Community-based centrality (CbC)
Community-based centrality
(CbC) is a measure designed to identify influential spreaders in complex networks [2]. The method distinguishes two types of links for each node:
strong links
, which connect nodes within the same community, and
weak links
, which connect nodes across different communities. The importance of a node is determined by both its link characteristics and the sizes of the communities to which it is connected. Mathematically, the CbC of node \(i\) is defined as
\begin{equation*}
c_{\mathrm{CbC}}(i) = \sum_{s=1}^{K} k_{is} \frac{|C_s|}{N} = \sum_{s=1}^{K} \sum_{j \in C_s \setminus \{i\}} a_{ij} \frac{|C_s|}{N},
\end{equation*}
where \(k_{is}\) is the number of links from node \(i\) to nodes in community \(C_s\), \(K\) is the total number of communities \(C_1, \dots, C_K\), \(|C_s|\) denotes the size of community \(C_s\), and \(a_{ij}\) are elements of the adjacency matrix.
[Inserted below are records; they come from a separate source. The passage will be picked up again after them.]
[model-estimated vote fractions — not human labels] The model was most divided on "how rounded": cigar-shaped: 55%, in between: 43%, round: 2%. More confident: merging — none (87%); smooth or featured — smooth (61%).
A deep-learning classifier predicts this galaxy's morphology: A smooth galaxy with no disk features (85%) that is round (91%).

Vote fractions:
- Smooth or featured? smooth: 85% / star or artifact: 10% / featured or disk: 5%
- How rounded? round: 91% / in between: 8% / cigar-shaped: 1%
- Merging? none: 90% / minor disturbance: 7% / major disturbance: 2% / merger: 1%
In [2], communities are identified using the CNM algorithm, which employs the Clauset-Newman-Moore greedy modularity maximization method.
CbC generalizes classical degree centrality by incorporating community structure. In the limiting case where the entire network forms a single community, CbC reduces to the standard degree centrality. Conversely, when each node constitutes its own community, CbC corresponds to the degree of the node normalized by the total number of nodes in the network.